[Transcribed page contents]
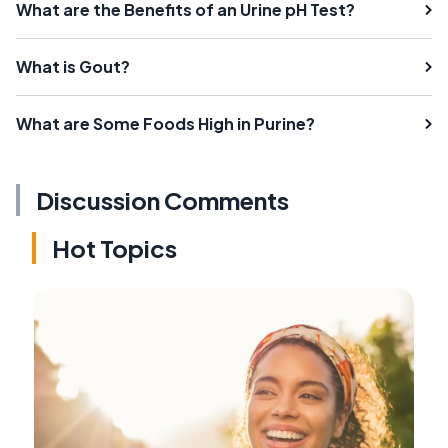
What are the Benefits of an Urine pH Test?
What is Gout?
What are Some Foods High in Purine?
Discussion Comments
Hot Topics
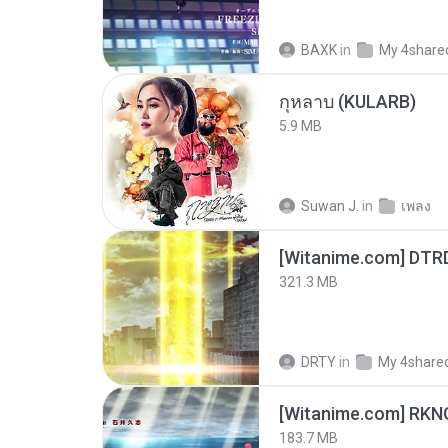
BAXK
in
My 4share
กุหลาบ (KULARB)
5.9 MB
Suwan J.
in
เพลง
[Witanime.com] DTR
321.3 MB
DRTY
in
My 4share
183.7 MB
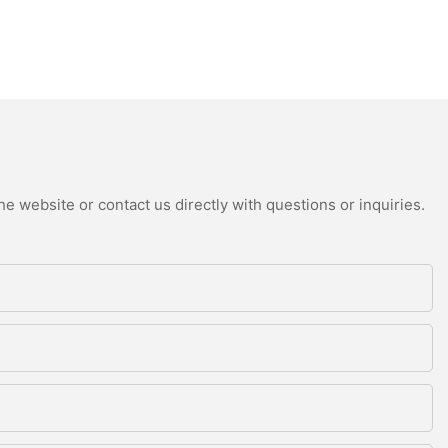
e website or contact us directly with questions or inquiries.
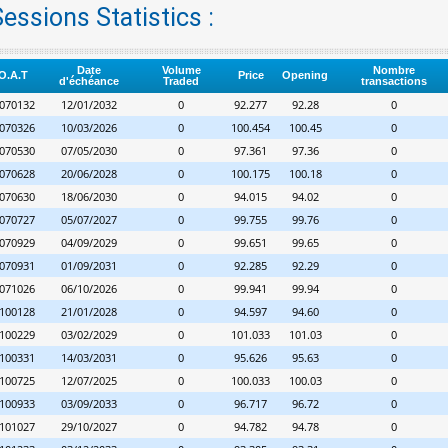
essions Statistics :
Date
Volume
Nombre
O.A.T
Price
Opening
d'échéance
Traded
transactions
070132
12/01/2032
0
92.277
92.28
0
070326
10/03/2026
0
100.454
100.45
0
070530
07/05/2030
0
97.361
97.36
0
070628
20/06/2028
0
100.175
100.18
0
070630
18/06/2030
0
94.015
94.02
0
070727
05/07/2027
0
99.755
99.76
0
070929
04/09/2029
0
99.651
99.65
0
070931
01/09/2031
0
92.285
92.29
0
071026
06/10/2026
0
99.941
99.94
0
100128
21/01/2028
0
94.597
94.60
0
100229
03/02/2029
0
101.033
101.03
0
100331
14/03/2031
0
95.626
95.63
0
100725
12/07/2025
0
100.033
100.03
0
100933
03/09/2033
0
96.717
96.72
0
101027
29/10/2027
0
94.782
94.78
0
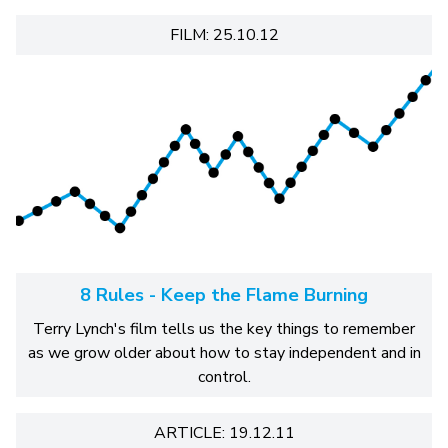
FILM: 25.10.12
8 Rules - Keep the Flame Burning
Terry Lynch's film tells us the key things to remember
as we grow older about how to stay independent and in
control.
ARTICLE: 19.12.11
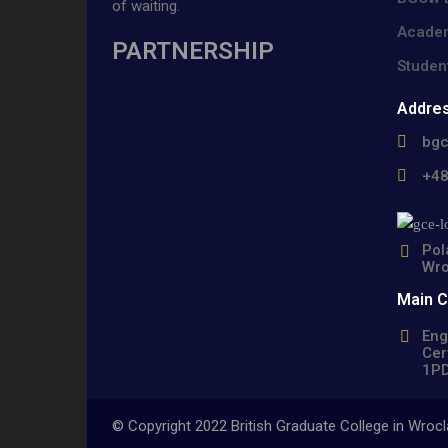
of waiting.
Academ
PARTNERSHIP
Studen
Addre
bg
+4
Pol
Wro
Main 
Eng
Cer
1PD
© Copyright 2022 British Graduate College in Wro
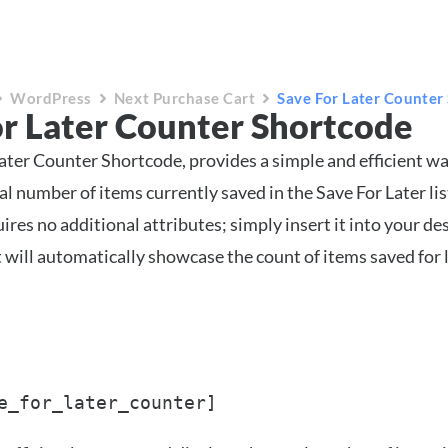
WordPress
Next Purchase Cart
Save For Later Counter
or Later Counter Shortcode
ater Counter Shortcode, provides a simple and efficient wa
al number of items currently saved in the Save For Later lis
res no additional attributes; simply insert it into your de
t will automatically showcase the count of items saved for l
e_for_later_counter]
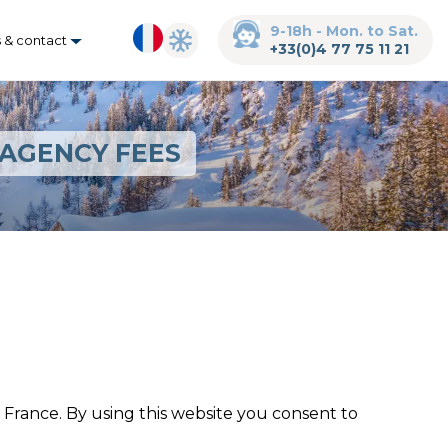
9-18h - Mon. to Sat.
s & contact
+33(0)4 77 75 11 21
 AGENCY FEES
France. By using this website you consent to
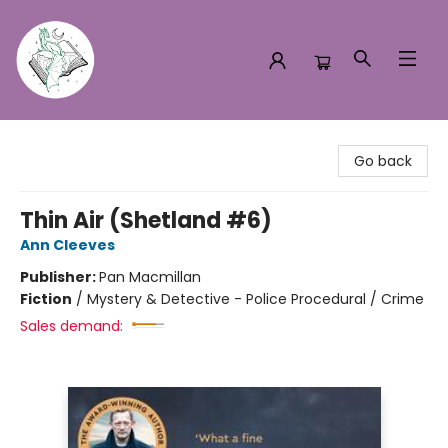
Turn the Page Bookstore
Go back
Thin Air (Shetland #6)
Ann Cleeves
Publisher:
Pan Macmillan
Fiction
/
Mystery & Detective - Police Procedural / Crime
Sales demand:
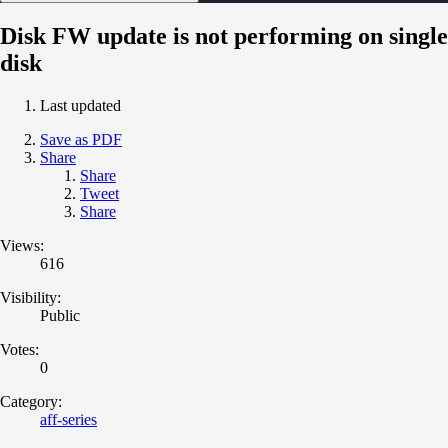
Disk FW update is not performing on single
disk
Last updated
Save as PDF
Share
Share
Tweet
Share
Views:
616
Visibility:
Public
Votes:
0
Category:
aff-series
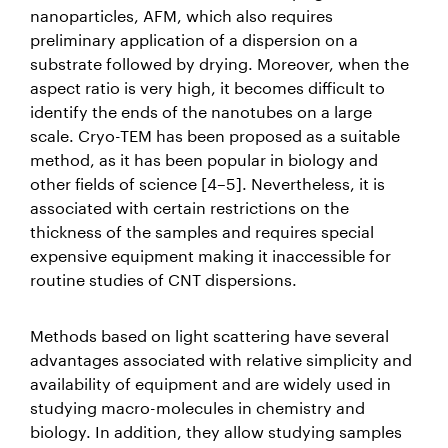
nanoparticles, AFM, which also requires
preliminary application of a dispersion on a
substrate followed by drying. Moreover, when the
aspect ratio is very high, it becomes difficult to
identify the ends of the nanotubes on a large
scale. Cryo-TEM has been proposed as a suitable
method, as it has been popular in biology and
other fields of science [4–5]. Nevertheless, it is
associated with certain restrictions on the
thickness of the samples and requires special
expensive equipment making it inaccessible for
routine studies of CNT dispersions.
Methods based on light scattering have several
advantages associated with relative simplicity and
availability of equipment and are widely used in
studying macro-molecules in chemistry and
biology. In addition, they allow studying samples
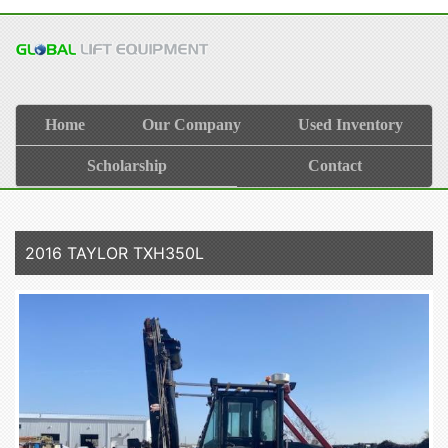
Home
Our Company
Used Inventory
Scholarship
Contact
2016 TAYLOR TXH350L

» **Task item**: The response should hold only an exact retyping of the lines from the beginning of the data through the line containing "or Later Counter Shortcode", both ends kept, pictures omitted.

» **Finished task**:
What are the Benefits of an Urine pH Test?
What is Gout?
What are Some Foods High in Purine?
Discussion Comments
Hot Topics
BAXK
in
My 4share
กุหลาบ (KULARB)
5.9 MB
Suwan J.
in
เพลง
[Witanime.com] DTR
321.3 MB
DRTY
in
My 4share
183.7 MB
e website or contact us directly with questions or inquiries.
essions Statistics :
Date
Volume
Nombre
O.A.T
Price
Opening
d'échéance
Traded
transactions
070132
12/01/2032
0
92.277
92.28
0
070326
10/03/2026
0
100.454
100.45
0
070530
07/05/2030
0
97.361
97.36
0
070628
20/06/2028
0
100.175
100.18
0
070630
18/06/2030
0
94.015
94.02
0
070727
05/07/2027
0
99.755
99.76
0
070929
04/09/2029
0
99.651
99.65
0
070931
01/09/2031
0
92.285
92.29
0
071026
06/10/2026
0
99.941
99.94
0
100128
21/01/2028
0
94.597
94.60
0
100229
03/02/2029
0
101.033
101.03
0
100331
14/03/2031
0
95.626
95.63
0
100725
12/07/2025
0
100.033
100.03
0
100933
03/09/2033
0
96.717
96.72
0
101027
29/10/2027
0
94.782
94.78
0
FILM: 25.10.12
8 Rules - Keep the Flame Burning
Terry Lynch's film tells us the key things to remember
as we grow older about how to stay independent and in
control.
ARTICLE: 19.12.11
of waiting.
Academ
PARTNERSHIP
Studen
Addre
bg
+4
Pol
Wro
Main 
Eng
Cer
1PD
© Copyright 2022 British Graduate College in Wro
WordPress
Next Purchase Cart
Save For Later Counter
or Later Counter Shortcode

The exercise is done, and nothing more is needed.